About

Marleen Sleeuwits is inspired by impersonal environments, places that could be anywhere and nowhere, such as vacant zones in airports, unoccupied corridors of hotels, and empty rooms in office buildings. The Netherlands-based artist is attracted to these non-spaces for the lack of impression they leave on people; her work focuses on finding ways of visualizing the identity of these voids and connecting to them in novel ways. Through structural contradiction, illusion, and the manipulation of scale, she aims to transform viewers’ awareness of their surroundings. 

 

Primarily working within abandoned office spaces, her process involves stripping the rooms down to their individual components, laying bare the layers found beneath the surfaces.
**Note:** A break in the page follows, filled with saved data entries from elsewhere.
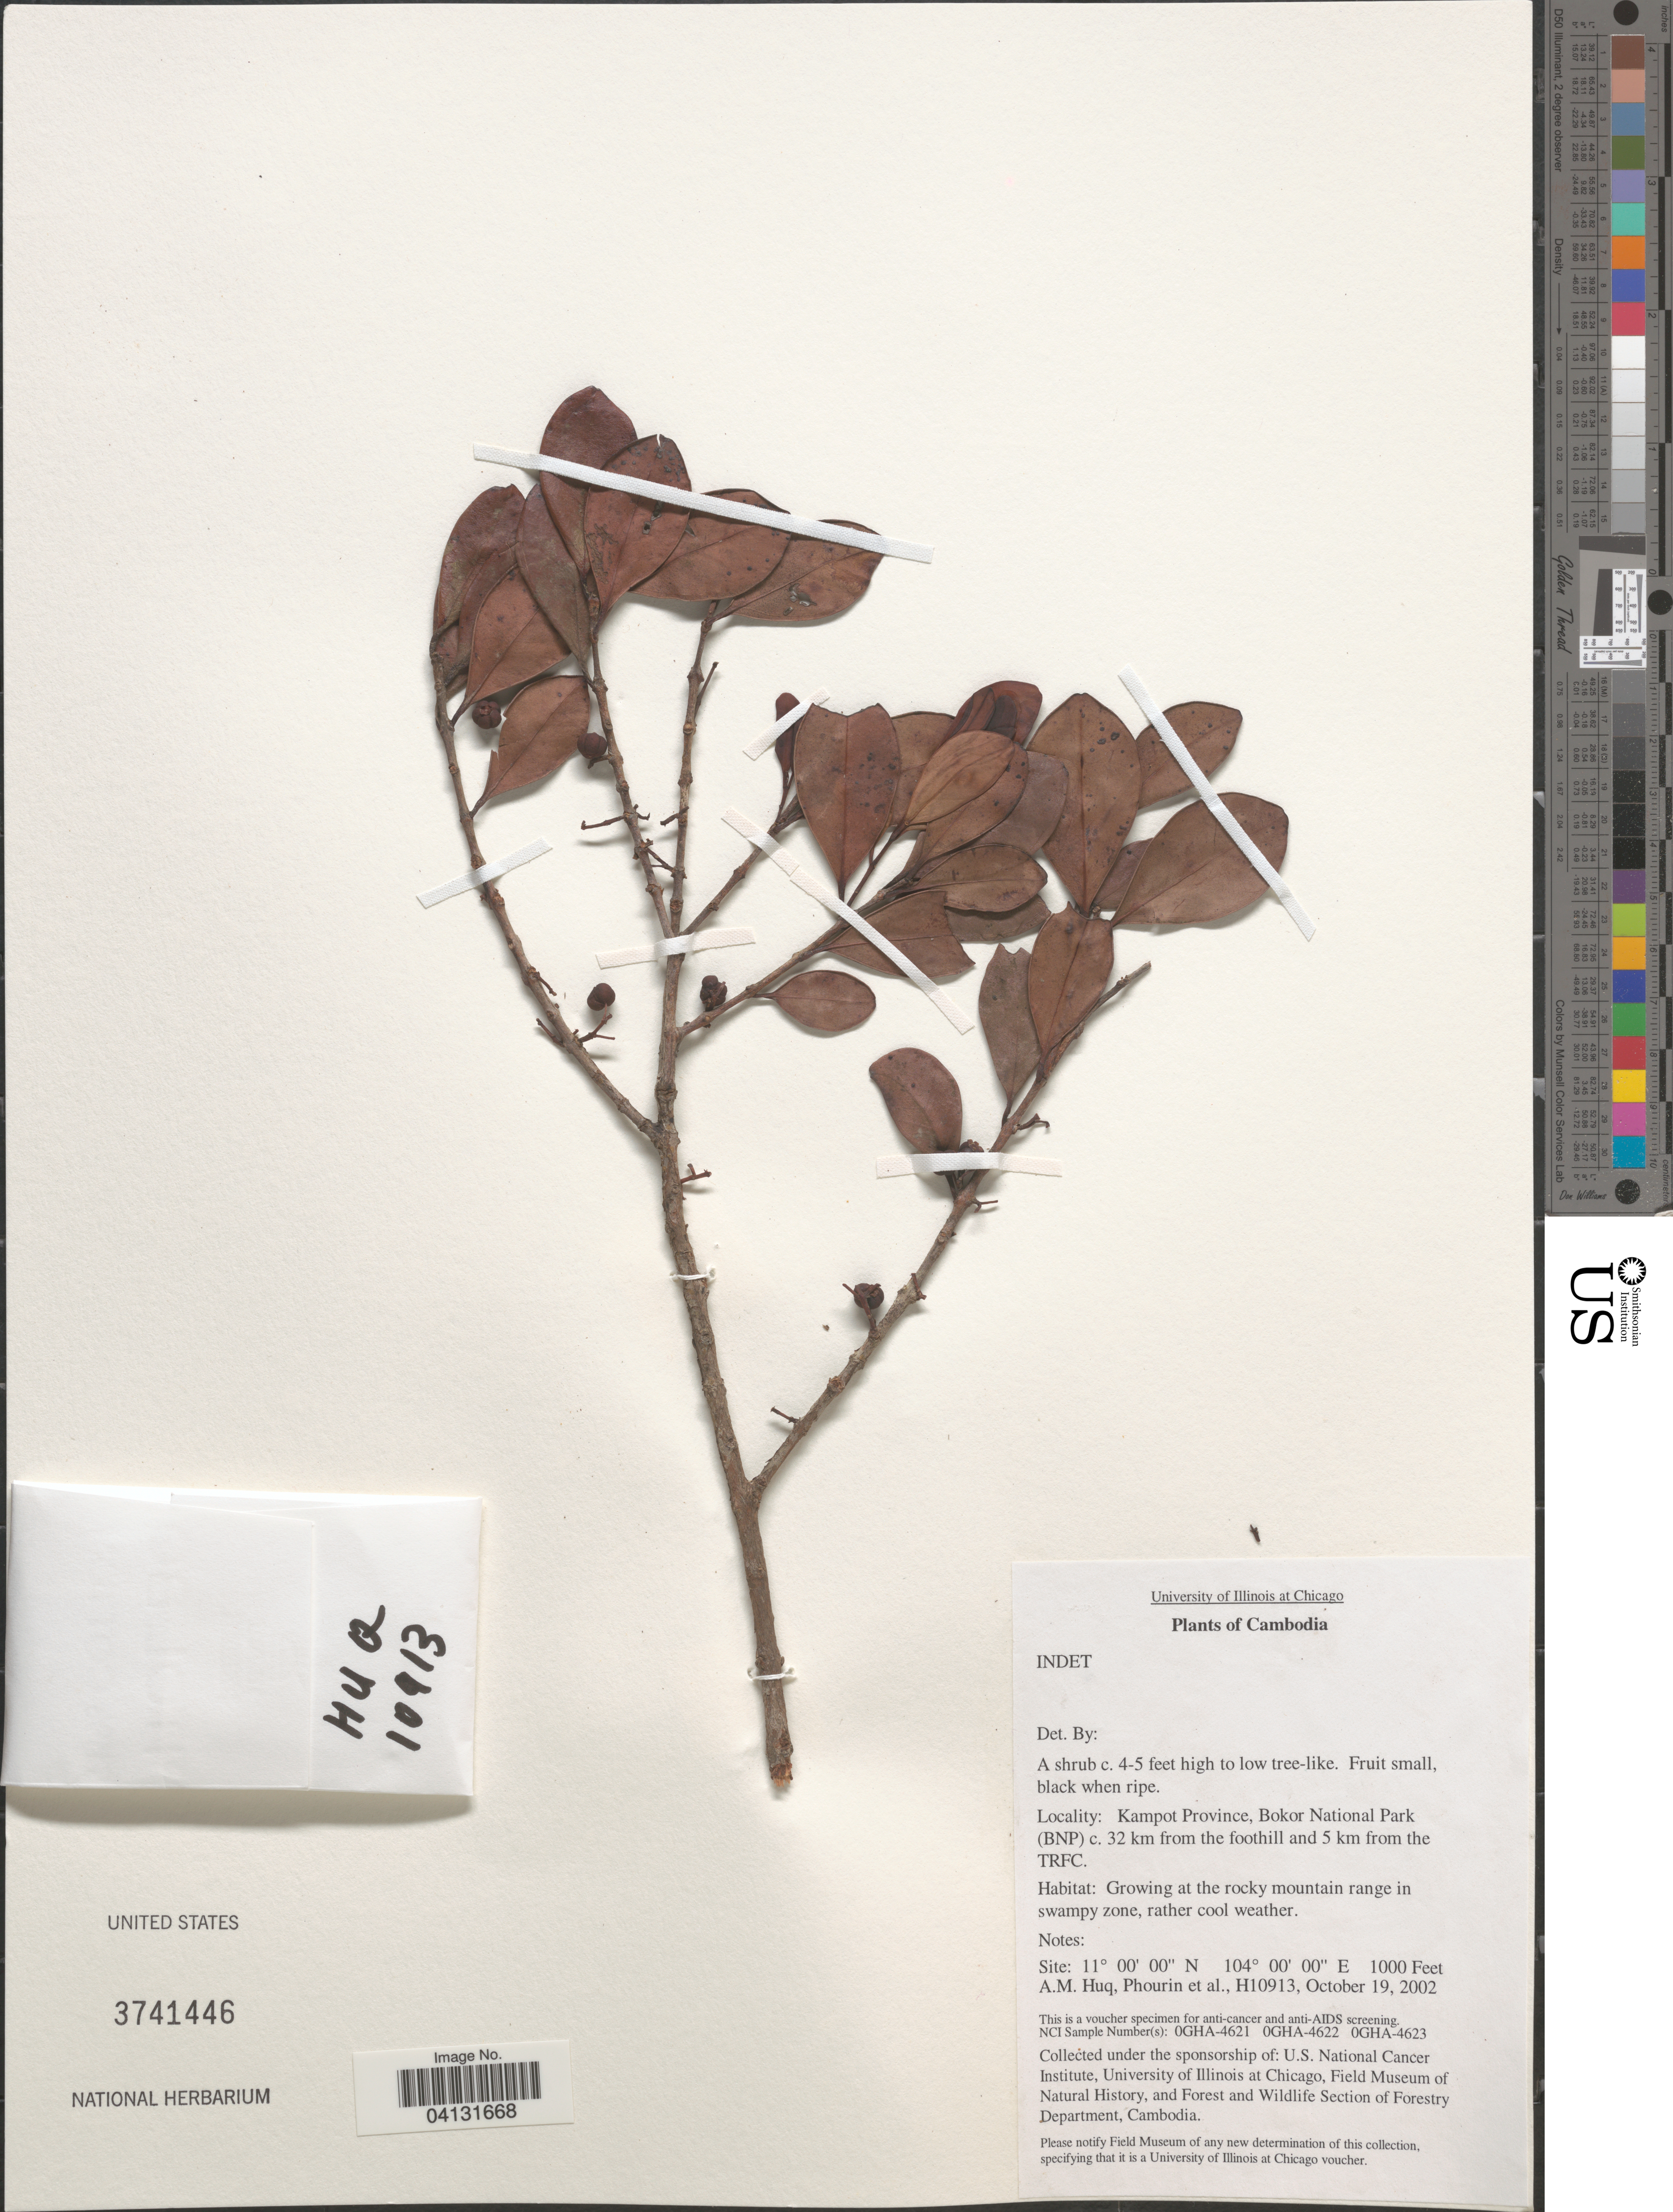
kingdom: Plantae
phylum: Tracheophyta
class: Magnoliopsida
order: Myrtales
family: Myrtaceae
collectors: A. M. Huq, -- Phourin & et al.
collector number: H10913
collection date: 2002-10-19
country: Cambodia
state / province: Kâmpât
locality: Kampot Province, Bokor National Park (BNP) c. 32 km from the foothill and 5 km from the TRFC.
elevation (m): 305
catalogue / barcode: US 3741446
She then reassembles the room using materials found on-site, such as fluorescent tubes, paper towels, laminate, and tape, by adapting techniques of sculpture, painting and drawing. Experimenting with the variability of the commonplace substances she finds, Sleeuwits creates contradictions of spatial orientation, and then photographs the end results. 

 

Her compositions obscure a given room’s anatomy, yet she deliberately incorporates small clues that ground her works in reality; an electrical socket, for example, provides a subtle indication of scale that is otherwise difficult to comprehend, and close inspection reveals sheets of insulation, pieces of ceiling, and sparkling foam rubber. 

 

Marleen Sleeuwits graduated from the Royal Academy of Fine Arts in The Hague and continued her studies at the Masters Photography of AKV | St.Joost in Breda, which she completed in 2005.  Her work has been exhibited in the Netherlands in places like The Dutch Photo Museum (Rotterdam), Museum De Fundatie (Zwolle), Museum Het Valkhof (Nijmegen), W139 (Amsterdam) and Nest (The Hague). Internationally, her work has been presented in cities like Jeonju, Los Angeles, Denver, Belo Horizonte, Brno and Berlin. Her work is included in collections such as Collection De Groen, Museum Boijmans van Beuningen, KPMG, Akzo Nobel, Ministry of Foreign Affairs and various private collections.